Diseases caused by the herpesvirus family are common, especially in immunocompromised subjects. Furthermore, the majority of symptomatic human herpesvirus 4 (EBV) infections in renal transplant recipients are primary infections, likely related to reactivation of virus donor (39). Kidney transplant subjects have the lowest risk of post-transplant lymphoproliferative disease (PTLD) in comparison with other transplant populations (approximately 1% to 3%). Furthermore, PTLD most commonly occurs during the first year post transplantation (23). In the present study, due to the lack information regarding the prevalence of EBV prevalence in Khorasan Razavi province, we could not compare EBV infection between patients and the general population, so further studies are needed to examine the prevalence of EBV infection in the general population.

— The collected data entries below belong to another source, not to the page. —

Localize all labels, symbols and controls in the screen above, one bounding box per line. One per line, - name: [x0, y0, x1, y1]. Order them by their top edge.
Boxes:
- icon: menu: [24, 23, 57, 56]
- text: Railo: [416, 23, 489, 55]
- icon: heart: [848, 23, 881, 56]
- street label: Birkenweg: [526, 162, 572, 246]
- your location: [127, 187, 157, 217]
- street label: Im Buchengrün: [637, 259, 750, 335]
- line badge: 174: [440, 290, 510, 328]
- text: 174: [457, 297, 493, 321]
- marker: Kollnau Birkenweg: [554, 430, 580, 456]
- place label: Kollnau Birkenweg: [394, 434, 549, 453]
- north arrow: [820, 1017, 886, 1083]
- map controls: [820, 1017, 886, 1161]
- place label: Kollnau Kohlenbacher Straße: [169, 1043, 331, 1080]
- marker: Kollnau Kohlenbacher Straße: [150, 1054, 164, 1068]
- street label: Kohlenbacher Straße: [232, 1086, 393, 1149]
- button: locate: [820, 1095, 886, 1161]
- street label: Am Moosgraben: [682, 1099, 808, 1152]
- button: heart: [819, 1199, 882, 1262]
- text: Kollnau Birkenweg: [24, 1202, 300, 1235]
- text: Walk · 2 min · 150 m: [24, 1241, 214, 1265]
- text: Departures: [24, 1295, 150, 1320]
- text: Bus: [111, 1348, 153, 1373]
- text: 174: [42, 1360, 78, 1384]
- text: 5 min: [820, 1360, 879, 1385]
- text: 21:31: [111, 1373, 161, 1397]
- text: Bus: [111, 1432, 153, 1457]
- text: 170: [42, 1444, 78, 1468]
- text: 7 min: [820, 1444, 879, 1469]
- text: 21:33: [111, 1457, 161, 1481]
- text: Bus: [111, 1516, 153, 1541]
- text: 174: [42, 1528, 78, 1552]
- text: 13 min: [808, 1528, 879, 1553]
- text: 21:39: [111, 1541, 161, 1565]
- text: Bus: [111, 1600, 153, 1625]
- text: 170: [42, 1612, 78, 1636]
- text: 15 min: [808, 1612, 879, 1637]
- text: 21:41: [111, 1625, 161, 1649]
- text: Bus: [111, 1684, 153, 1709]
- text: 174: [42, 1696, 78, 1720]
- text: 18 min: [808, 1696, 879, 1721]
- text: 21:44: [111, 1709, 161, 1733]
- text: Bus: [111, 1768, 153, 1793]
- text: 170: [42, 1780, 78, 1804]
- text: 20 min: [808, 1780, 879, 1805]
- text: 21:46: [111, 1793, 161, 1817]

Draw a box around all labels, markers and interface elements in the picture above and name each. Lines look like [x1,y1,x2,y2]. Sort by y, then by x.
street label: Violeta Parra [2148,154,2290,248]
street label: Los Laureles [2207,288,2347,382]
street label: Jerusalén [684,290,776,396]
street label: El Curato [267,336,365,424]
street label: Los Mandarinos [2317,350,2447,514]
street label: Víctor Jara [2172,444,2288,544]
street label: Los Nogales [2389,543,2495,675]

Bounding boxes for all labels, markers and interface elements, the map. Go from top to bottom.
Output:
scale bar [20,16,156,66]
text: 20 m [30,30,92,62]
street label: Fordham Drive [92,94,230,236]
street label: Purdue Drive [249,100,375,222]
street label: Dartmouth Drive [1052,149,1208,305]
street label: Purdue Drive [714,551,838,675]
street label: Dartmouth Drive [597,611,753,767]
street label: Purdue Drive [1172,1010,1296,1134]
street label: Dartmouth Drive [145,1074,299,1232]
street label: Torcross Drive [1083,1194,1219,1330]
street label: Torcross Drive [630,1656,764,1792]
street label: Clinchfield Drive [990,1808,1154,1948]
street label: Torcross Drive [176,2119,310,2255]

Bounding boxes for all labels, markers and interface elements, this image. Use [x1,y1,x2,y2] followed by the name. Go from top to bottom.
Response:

In conclusion, this study demonstrated that tumor virus infections, HTLV-I, KSHV and particularly hepatitis viruses (HBV plus HCV) are prevalent in the general population and are high in patients on hemodialysis, which may be an important health concern in this region. Effective programs to mitigate these risks should be undertaken in such areas. Health education, vaccination (HBV), regular testing, routine screening of infected immunocompromised subjects, control of high-risk behaviors and facilitation of access for treatment are essential to decrease the associated risks and prevent infection spread within the population. In case of HTLV-I and KSHV, the health authorities should consider these infections at the local and national level, to prevent virus transmission and spreading. Furthermore, the study of tumor viruses paves the way and encourages researchers to understand the mechanisms of virus pathogenesis, including those involved in establishing infection and dissemination in the host tumor affecting immune-compromised patients. Viral infection is usually not the only cause of cancer, as environmental and host factors may be implicated as well. Thus further studies from different regions of Iran are needed to define co-factors associated with viral infections and patient's risk groups.